### DATA TO PROCESS ###

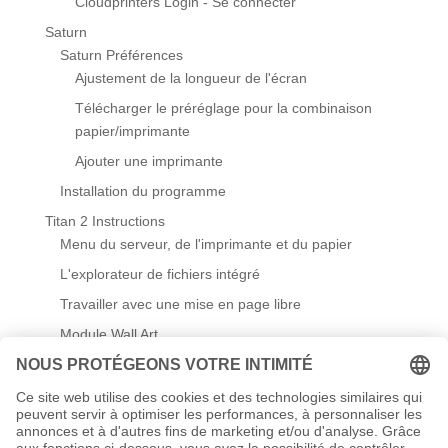
Cloudprinters Login - Se connecter
Saturn
Saturn Préférences
Ajustement de la longueur de l'écran
Télécharger le préréglage pour la combinaison
papier/imprimante
Ajouter une imprimante
Installation du programme
Titan 2 Instructions
Menu du serveur, de l'imprimante et du papier
L'explorateur de fichiers intégré
Travailler avec une mise en page libre
Module Wall Art
Préférences
Créer / modifier des gabarits
Travailler avec des pochoirs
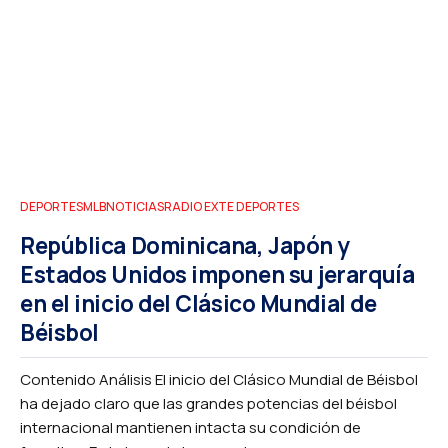
DEPORTES
MLB
NOTICIAS
RADIO EXTE DEPORTES
República Dominicana, Japón y
Estados Unidos imponen su jerarquía
en el inicio del Clásico Mundial de
Béisbol
Contenido Análisis El inicio del Clásico Mundial de Béisbol
ha dejado claro que las grandes potencias del béisbol
internacional mantienen intacta su condición de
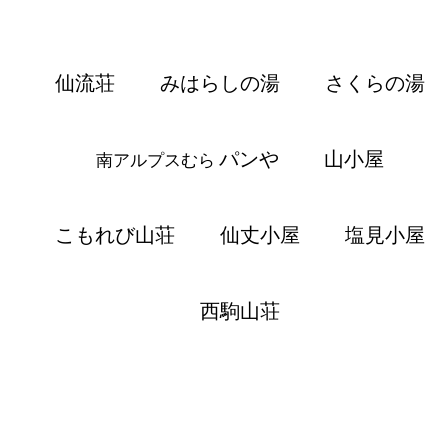
仙流荘
みはらしの湯
さくらの湯
パンや
山小屋
南アルプスむら
こもれび山荘
仙丈小屋
塩見小屋
西駒山荘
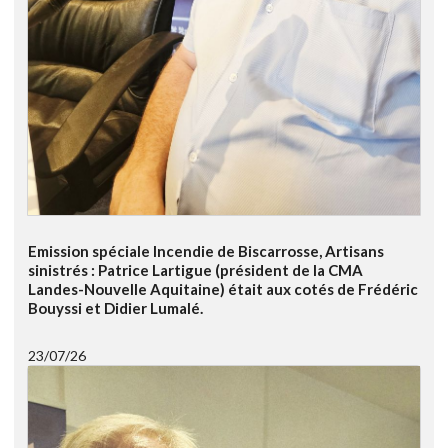
Emission spéciale Incendie de Biscarrosse, Artisans
sinistrés : Patrice Lartigue (président de la CMA
Landes-Nouvelle Aquitaine) était aux cotés de Frédéric
Bouyssi et Didier Lumalé.
23/07/26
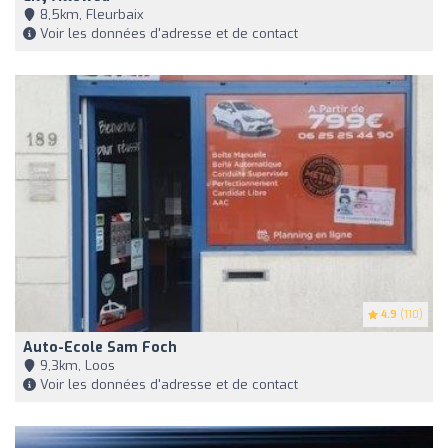
8,5km, Fleurbaix
Voir les données d'adresse et de contact
4.9
(110)
Auto-Ecole Sam Foch
9,3km, Loos
Voir les données d'adresse et de contact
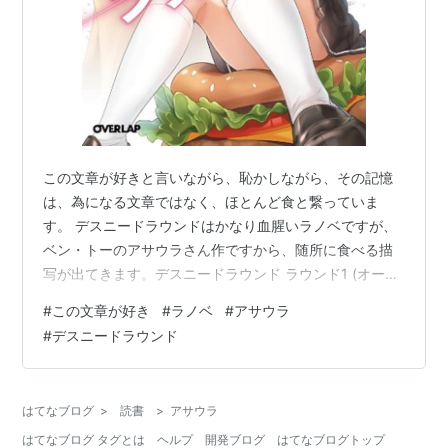
この文章が好きと言いながら、恥かしながら、その記憶
は、為になる文章ではなく、ほとんど食と繋っていま
す。 デスニードラウンドはかなり血腥いラノベですが、
ベン・トーのアサウラさん作ですから、随所に食べる描
写が出てきます。デスニードラウンド ラウンド1 (オーバ
ーラップ文庫)作者:アサウラ発売日: 2013/05/07メディ
#
この文章が好き
#
ラノベ
#
アサウラ
ア: Kindle版中でも一番美味しそうだと思うのは、1巻目
#
デスニードラウンド
にあたるラウンド1の140頁、鶏肉のBBQのお店の描写
で、「何でこんなにご飯が進むのかと言えば、あの汁
だ。キャベツともやしから染み出した水気、そして恐ら
はてなブログ
>
読書
>
アサウラ
く鶏皮から出た鶏の脂。細かに刻まれた野菜はクタクタ
はてなブログ タグとは
ヘルプ
開発ブログ
はてなブログトップ
になり、この汁をた…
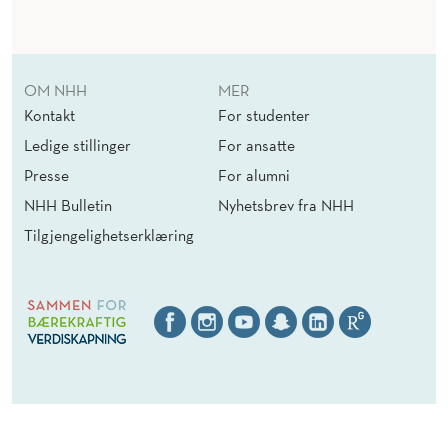
OM NHH
MER
Kontakt
For studenter
Ledige stillinger
For ansatte
Presse
For alumni
NHH Bulletin
Nyhetsbrev fra NHH
Tilgjengelighetserklæring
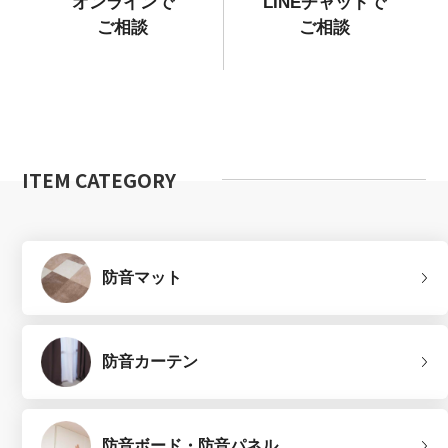
オンラインで
LINEチャットで
ご相談
ご相談
ITEM CATEGORY
防音マット
防音カーテン
防音ボード・防音パネル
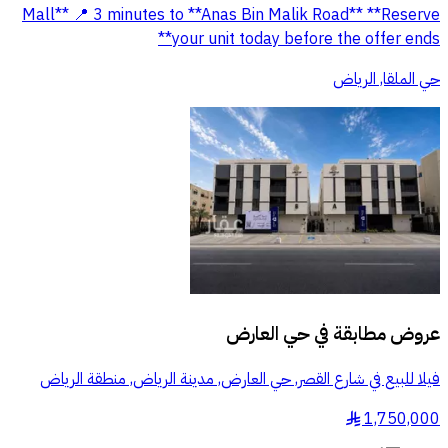
Mall** 📍 3 minutes to **Anas Bin Malik Road** **Reserve
your unit today before the offer ends**
حي الملقا, الرياض
عروض مطابقة في
حي العارض
فيلا للبيع في شارع القصر, حي العارض, مدينة الرياض, منطقة الرياض
1,750,000
§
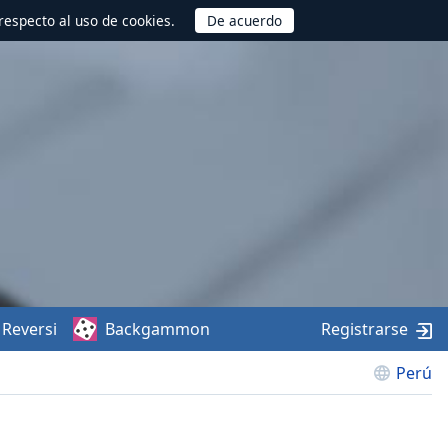
respecto al uso de cookies.
Reversi
Backgammon
Registrarse
Perú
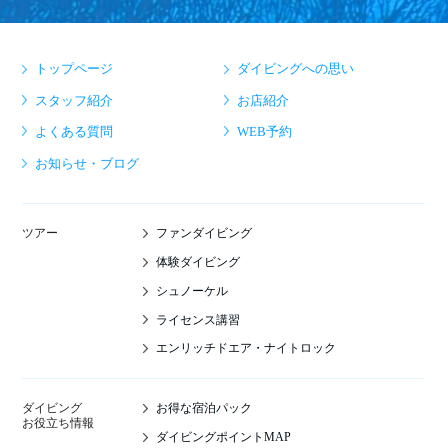
トップページ
ダイビングへの思い
スタッフ紹介
お店紹介
よくある質問
WEB予約
お知らせ・ブログ
ファンダイビング
ツアー
体験ダイビング
シュノーケル
ライセンス講習
エンリッチドエア・ナイトロック
お得な宿泊パック
ダイビング
お役立ち情報
ダイビングポイントMAP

###

▶ **TASK DIRECTIONS**: None of the pictures should appear; repeat the records exactly otherwise.

▶ **WRITTEN SOLUTION**:
Cloudprinters Login - Se connecter
Saturn
Saturn Préférences
Ajustement de la longueur de l'écran
Télécharger le préréglage pour la combinaison
papier/imprimante
Ajouter une imprimante
Installation du programme
Titan 2 Instructions
Menu du serveur, de l'imprimante et du papier
L'explorateur de fichiers intégré
Travailler avec une mise en page libre
Module Wall Art
Préférences
Créer / modifier des gabarits
Travailler avec des pochoirs
DEPORTES
MLB
NOTICIAS
RADIO EXTE DEPORTES
República Dominicana, Japón y
Estados Unidos imponen su jerarquía
en el inicio del Clásico Mundial de
Béisbol
Contenido Análisis El inicio del Clásico Mundial de Béisbol
ha dejado claro que las grandes potencias del béisbol
internacional mantienen intacta su condición de
仙流荘
みはらしの湯
さくらの湯
パンや
山小屋
南アルプスむら
こもれび山荘
仙丈小屋
塩見小屋
西駒山荘
Emission spéciale Incendie de Biscarrosse, Artisans
sinistrés : Patrice Lartigue (président de la CMA
Landes-Nouvelle Aquitaine) était aux cotés de Frédéric
Bouyssi et Didier Lumalé.
23/07/26
8,5km, Fleurbaix
Voir les données d'adresse et de contact
4.9
(110)
Auto-Ecole Sam Foch
9,3km, Loos
Voir les données d'adresse et de contact
この文章が好きと言いながら、恥かしながら、その記憶
は、為になる文章ではなく、ほとんど食と繋っていま
す。 デスニードラウンドはかなり血腥いラノベですが、
ベン・トーのアサウラさん作ですから、随所に食べる描
写が出てきます。デスニードラウンド ラウンド1 (オーバ
ーラップ文庫)作者:アサウラ発売日: 2013/05/07メディ
#
この文章が好き
#
ラノベ
#
アサウラ
ア: Kindle版中でも一番美味しそうだと思うのは、1巻目
#
デスニードラウンド
にあたるラウンド1の140頁、鶏肉のBBQのお店の描写
で、「何でこんなにご飯が進むのかと言えば、あの汁
だ。キャベツともやしから染み出した水気、そして恐ら
はてなブログ
>
読書
>
アサウラ
く鶏皮から出た鶏の脂。細かに刻まれた野菜はクタクタ
はてなブログ タグとは
ヘルプ
開発ブログ
はてなブログトップ
になり、この汁をた…
OM NHH
MER
Kontakt
For studenter
Ledige stillinger
For ansatte
Presse
For alumni
NHH Bulletin
Nyhetsbrev fra NHH
Tilgjengelighetserklæring
オンラインで
LINEチャットで
ご相談
ご相談
ITEM CATEGORY
防音マット
防音カーテン
防音ボード・防音パネル
Mall** 📍 3 minutes to **Anas Bin Malik Road** **Reserve
your unit today before the offer ends**
حي الملقا, الرياض
عروض مطابقة في
حي العارض
فيلا للبيع في شارع القصر, حي العارض, مدينة الرياض, منطقة الرياض
1,750,000
§
respecto al uso de cookies.
Reversi
Backgammon
Registrarse
Perú
トップページ
ダイビングへの思い
スタッフ紹介
お店紹介
よくある質問
WEB予約
お知らせ・ブログ
ファンダイビング
ツアー
体験ダイビング
シュノーケル
ライセンス講習
エンリッチドエア・ナイトロック
お得な宿泊パック
ダイビング
お役立ち情報
ダイビングポイントMAP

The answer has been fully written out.